Collision-induced dissociation spectra of de novo sequenced neuropeptides from the pericardial organ of the lobster on nanoLC ESI QTOF instrument. (a) A-type allatostatin: PRNYAFGLamide; (b) FMRFamide-related peptide (FaRP): APSKNFLRFamide. Both precursor ions are doubly charged. The sequence-specific b- and y-types fragment ions and immonium ions are labeled. The presence of lysine in peptide (b) was confirmed by dimethylation of peptide via formaldehyde labeling of the crude sample extract.

Figure 4

MS/MS spectra of peptide APSKNFLRFamide acquired on two MALDI tandem MS instruments. (a) High energy collisional induced dissociation on the LTQ Orbitrap instrument, and (b) Collision induced dissociation on the TOF/TOF mass spectrometer. The presence of b and y ions is indicated by horizontal lines above (y ions) or below (b ions) the corresponding amino acid residues in the peptide sequence in each spectrum. The presence of lysine in the sequence was confirmed by formaldehyde labeling (data not shown).

Figure 5

Direct tissue profiling of two areas of the lobster pericardial organ using MALDI TOF/TOF: (a) white enlargement; (b) long fiber that projects along the muscle and into the heart. The sequences of detected peptide peaks are indicated in the spectra, and peptides from different families are distinguished by different colors.

Figure 6

Mapping the distribution of neuropeptides throughout the nervous system in H. americanus by a combination of direct tissue analysis performed on MALDI TOF/TOF and bioinformatics. Direct tissue/extract analysis was performed on eight neuronal organs: (a) brain, (b) commissural ganglion (CoG), (c) thoracic ganglion (TG), (d) subesophageal ganglion (SEG), (e) stomatogastric ganglion (STG), (f) esophageal ganglion (OG); and two major endocrine organs (g) pericardial organ (PO), and (h) sinus gland (SG). (i) The presence of multiple neuropeptide families and isoforms were compared and organized using in-house developed bioinformatics software SpecPlot. The molecular mass of each neuropeptide was listed on the top row organized in the order of families, and the first column indicates the tissue source for each row.

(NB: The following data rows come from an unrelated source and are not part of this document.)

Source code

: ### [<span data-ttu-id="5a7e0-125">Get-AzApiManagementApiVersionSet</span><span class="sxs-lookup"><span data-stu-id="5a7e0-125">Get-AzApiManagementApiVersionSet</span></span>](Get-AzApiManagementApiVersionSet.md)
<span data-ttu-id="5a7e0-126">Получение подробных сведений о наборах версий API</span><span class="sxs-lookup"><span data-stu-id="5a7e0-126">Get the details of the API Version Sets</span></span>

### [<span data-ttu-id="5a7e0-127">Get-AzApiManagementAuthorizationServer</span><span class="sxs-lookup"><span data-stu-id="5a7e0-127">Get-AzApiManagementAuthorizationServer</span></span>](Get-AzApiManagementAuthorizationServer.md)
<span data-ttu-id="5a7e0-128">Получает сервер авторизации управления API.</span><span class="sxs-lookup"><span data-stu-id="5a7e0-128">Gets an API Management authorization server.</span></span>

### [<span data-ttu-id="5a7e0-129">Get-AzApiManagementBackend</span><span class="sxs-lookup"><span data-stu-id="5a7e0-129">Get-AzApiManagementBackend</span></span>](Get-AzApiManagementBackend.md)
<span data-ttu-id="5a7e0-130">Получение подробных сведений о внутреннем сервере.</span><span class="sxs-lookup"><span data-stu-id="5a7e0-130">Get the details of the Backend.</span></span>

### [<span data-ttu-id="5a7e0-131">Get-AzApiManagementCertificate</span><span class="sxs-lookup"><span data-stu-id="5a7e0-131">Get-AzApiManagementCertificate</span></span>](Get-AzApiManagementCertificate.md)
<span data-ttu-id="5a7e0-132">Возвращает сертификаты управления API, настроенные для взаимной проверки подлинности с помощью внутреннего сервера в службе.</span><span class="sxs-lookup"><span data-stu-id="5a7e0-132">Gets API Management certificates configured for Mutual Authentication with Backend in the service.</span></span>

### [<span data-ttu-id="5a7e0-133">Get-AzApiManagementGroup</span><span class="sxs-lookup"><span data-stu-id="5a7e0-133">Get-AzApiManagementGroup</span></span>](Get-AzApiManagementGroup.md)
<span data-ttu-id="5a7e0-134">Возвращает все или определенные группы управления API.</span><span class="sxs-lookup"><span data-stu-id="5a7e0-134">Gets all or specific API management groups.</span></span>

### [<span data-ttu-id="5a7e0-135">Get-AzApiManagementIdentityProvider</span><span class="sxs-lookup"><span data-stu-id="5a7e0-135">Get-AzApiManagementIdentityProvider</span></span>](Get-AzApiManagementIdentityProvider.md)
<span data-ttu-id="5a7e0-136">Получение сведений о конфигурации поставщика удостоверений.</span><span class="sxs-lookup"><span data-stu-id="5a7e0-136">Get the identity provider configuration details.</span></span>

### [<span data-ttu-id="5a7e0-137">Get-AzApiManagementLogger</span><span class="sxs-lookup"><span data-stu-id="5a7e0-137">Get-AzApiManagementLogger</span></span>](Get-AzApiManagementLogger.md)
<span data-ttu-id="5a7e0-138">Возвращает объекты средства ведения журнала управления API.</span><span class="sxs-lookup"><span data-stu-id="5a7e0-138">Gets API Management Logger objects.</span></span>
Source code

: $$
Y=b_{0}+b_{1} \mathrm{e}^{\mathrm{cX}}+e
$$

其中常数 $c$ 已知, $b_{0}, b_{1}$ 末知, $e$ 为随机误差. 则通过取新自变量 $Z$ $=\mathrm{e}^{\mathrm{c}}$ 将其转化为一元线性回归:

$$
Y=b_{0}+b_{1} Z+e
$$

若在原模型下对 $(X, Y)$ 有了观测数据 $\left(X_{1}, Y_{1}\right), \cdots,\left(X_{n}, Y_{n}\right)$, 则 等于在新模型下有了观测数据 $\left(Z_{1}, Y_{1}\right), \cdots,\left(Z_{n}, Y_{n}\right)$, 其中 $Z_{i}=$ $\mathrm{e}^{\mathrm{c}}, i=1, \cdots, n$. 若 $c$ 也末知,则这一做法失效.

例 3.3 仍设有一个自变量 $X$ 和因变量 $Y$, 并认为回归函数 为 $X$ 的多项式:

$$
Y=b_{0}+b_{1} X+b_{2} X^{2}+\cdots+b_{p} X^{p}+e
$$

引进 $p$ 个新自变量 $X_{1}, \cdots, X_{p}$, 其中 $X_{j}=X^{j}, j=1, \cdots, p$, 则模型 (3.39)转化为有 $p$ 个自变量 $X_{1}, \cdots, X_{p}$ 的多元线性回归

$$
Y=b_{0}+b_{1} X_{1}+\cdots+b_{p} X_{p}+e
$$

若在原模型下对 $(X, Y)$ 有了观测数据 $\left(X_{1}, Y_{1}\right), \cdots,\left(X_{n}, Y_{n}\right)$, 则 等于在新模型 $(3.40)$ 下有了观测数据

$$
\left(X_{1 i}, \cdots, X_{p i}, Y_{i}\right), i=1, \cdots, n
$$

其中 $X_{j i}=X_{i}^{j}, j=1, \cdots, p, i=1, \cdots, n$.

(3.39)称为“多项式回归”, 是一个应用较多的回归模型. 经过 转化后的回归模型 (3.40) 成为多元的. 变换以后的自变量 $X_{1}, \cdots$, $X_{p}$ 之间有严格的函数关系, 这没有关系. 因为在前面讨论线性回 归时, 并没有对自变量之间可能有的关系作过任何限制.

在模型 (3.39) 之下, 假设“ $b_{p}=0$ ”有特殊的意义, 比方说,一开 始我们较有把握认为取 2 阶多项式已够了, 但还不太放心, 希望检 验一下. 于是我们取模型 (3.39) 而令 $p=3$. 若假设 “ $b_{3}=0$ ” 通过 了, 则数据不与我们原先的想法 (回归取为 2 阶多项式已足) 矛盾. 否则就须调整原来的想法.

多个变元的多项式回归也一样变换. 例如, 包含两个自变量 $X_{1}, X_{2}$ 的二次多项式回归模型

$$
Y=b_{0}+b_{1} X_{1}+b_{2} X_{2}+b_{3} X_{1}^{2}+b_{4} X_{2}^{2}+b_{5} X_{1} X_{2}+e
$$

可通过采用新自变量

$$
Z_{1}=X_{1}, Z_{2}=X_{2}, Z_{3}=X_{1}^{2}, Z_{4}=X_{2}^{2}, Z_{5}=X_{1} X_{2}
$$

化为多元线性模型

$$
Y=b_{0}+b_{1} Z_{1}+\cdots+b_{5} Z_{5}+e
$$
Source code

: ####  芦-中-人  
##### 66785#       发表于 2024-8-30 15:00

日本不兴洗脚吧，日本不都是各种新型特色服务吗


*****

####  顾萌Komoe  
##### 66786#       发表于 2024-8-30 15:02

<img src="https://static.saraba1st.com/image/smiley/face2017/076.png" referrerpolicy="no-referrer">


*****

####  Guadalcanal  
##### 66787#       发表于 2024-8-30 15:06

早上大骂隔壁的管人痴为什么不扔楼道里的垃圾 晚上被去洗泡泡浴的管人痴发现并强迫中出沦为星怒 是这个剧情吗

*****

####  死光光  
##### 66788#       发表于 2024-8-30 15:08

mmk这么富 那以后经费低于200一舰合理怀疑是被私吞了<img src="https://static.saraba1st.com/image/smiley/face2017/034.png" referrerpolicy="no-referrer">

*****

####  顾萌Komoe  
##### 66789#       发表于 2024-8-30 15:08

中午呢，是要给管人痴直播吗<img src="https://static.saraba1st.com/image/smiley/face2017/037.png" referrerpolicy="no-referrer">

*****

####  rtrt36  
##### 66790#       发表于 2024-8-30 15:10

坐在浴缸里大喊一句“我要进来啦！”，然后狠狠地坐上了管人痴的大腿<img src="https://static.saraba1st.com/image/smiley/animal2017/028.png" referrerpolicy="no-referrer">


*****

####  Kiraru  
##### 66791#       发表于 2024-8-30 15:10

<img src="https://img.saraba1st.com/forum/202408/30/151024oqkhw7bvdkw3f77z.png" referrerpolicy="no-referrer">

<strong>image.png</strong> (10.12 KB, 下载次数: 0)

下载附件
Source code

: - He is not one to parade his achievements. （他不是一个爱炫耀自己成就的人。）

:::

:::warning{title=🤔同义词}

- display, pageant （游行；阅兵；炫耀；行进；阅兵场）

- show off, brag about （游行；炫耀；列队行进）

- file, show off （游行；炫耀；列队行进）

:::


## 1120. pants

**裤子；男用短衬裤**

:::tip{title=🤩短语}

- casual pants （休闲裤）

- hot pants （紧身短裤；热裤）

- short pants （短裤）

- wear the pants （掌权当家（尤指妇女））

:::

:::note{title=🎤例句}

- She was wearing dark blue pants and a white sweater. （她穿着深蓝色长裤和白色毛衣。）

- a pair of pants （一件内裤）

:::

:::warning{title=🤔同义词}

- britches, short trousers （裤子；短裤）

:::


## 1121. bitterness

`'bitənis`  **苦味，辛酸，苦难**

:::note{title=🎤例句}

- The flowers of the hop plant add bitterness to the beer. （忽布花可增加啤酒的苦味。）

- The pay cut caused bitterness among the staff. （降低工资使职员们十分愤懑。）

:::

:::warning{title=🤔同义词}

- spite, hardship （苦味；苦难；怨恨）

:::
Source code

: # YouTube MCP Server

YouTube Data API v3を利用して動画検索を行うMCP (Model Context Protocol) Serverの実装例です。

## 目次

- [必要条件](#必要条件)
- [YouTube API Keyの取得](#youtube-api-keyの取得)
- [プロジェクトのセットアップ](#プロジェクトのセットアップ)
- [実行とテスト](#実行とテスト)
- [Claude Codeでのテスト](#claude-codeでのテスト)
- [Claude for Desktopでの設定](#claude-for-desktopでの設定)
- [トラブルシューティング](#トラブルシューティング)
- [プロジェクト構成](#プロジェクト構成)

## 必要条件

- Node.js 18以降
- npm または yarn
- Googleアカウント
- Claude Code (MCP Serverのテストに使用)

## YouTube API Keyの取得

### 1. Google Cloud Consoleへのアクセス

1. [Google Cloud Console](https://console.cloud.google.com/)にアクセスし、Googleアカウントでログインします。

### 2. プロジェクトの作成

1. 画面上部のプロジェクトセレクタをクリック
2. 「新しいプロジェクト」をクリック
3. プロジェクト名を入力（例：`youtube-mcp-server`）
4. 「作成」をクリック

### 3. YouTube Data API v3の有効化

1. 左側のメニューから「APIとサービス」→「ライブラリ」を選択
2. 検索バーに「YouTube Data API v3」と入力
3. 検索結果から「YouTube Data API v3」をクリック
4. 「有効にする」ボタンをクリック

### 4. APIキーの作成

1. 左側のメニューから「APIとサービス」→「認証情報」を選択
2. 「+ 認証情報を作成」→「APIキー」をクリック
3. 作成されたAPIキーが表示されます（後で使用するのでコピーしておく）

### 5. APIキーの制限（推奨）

Blue squares indicate the presence of certain neuropeptides in the specific organs, and black squares indicate absence of peptide signals.

Figure 7

MALDI imaging of neuropeptide localization in the H. americanus brain using both MALDI TOF/TOF and MALDI LTQ Orbitrap mass spectrometers. (a) Schematic drawing of the lobster brain, which contains multiple neuropils, including anterior (AMPN) and posterior medial protocerebral neuropils (PMPN), olfactory lobe (ON), accessory lobe (AL), antenna I neuropil (AnN) and lateral II antenna neuropil (LAN). Ion images of (b) VYRKPPFNGSIFamide (m/z 1423.8) and (c) NFDEIDRSGFGFN (m/z 1517.7) were obtained using MALDI TOF/TOF. Ion images of multiple known neuropeptides were acquired by MALDI LTQ Orbitrap, including: (d) VYRKPPFNGSIFamide (m/z 1423.8); (e) APSGFLGMRamide (m/z 934.5); (f) NFDEIDRSGFGFN (m/z 1517.7); and (g) overlay of the above three neuropeptides. A novel peptide HI/LASLYKPR (m/z 1084.6) in the lobster brain was also mapped using MALDI LTQ Orbitrap instrument by (h) precursor ion scanning of m/z 1084.6 and (i) selected reaction monitoring of transition between m/z 1084.6 and sequence-specific fragment ion m/z 685.4 (b₆).